Rusya’nın amacının her şeyden evvel Ukrayna’yı yok etmek olduğunu söz eden Mateusz Morawiecki, bu dileğin büyük olasılıkla komünist Çin tarafından da paylaşıldığını ileri sürdü.
“Umarım Çin kırmızı çizgiyi aşmaz”
Polonya’nın batısındaki komşularının Rusya ile yakın güç işbirliği yaparak yanılgı işlediğini, Batı Avrupa’daki kimi siyasetçilerin ne değerine olursa olsun Ukrayna’da ateşkes istediğini söz eden Morawiecki, “Avrupalı kimi önderler de Pekin’e gitti. Dar bir bakış açısıyla büyük jeopolitik bedeli üstlenerek Çin’e eser satmak istiyorlar. Çin’e olan bağımlılığımızı azaltmak yerine arttırıyorlar. Avrupa özerkliği kulağa güzel geliyor değil mi? Lakin bu Avrupa’nın yük merkezini Çin’e kaydırmak, ABD ile aramızdaki bağları koparmak manasına geliyor” biçiminde konuştu.
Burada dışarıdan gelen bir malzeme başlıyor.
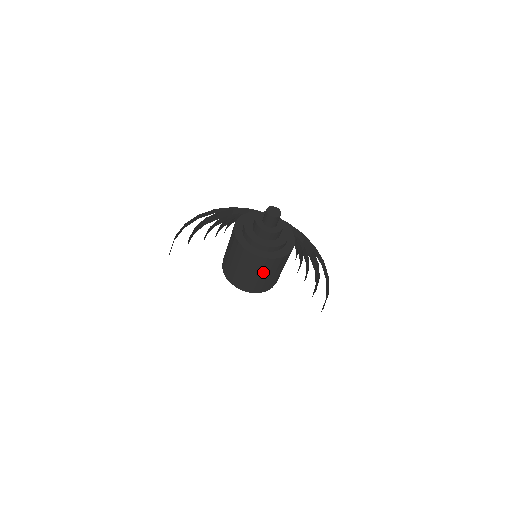
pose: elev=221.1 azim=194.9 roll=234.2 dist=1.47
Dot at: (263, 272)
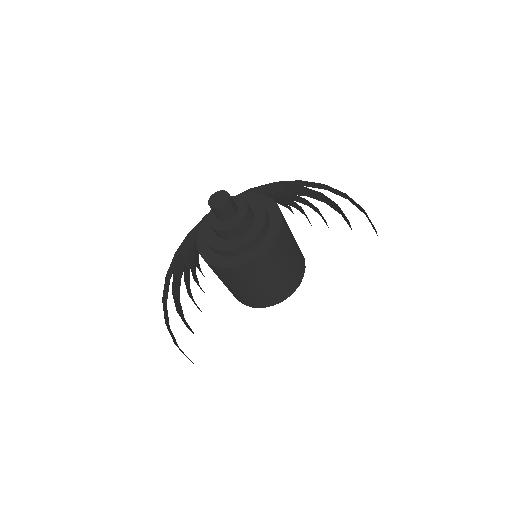
Dot at: (285, 257)
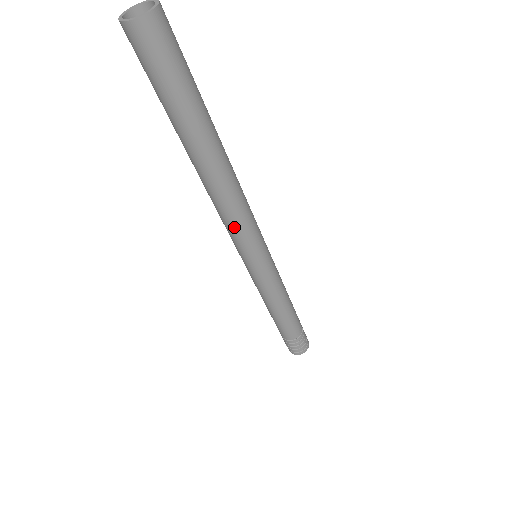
Rusya-Çin ilgileri bağlamında Çin’le ilgili telaşları sorulan Polonya Başbakanı, Rusya-Çin bağlarının dünyanın geleceğinin anahtarını olduğuna işaret ederek bu sebepten Çin başkanı Xi Jinping’in Vladimir Putin’e verdiği dayanağın kendisini endişelendirdiğini söyledi.
Morawiecki, “Umarım Çin, Rusya’ya silah vererek kırmızı çizgiyi aşmaz” dedi.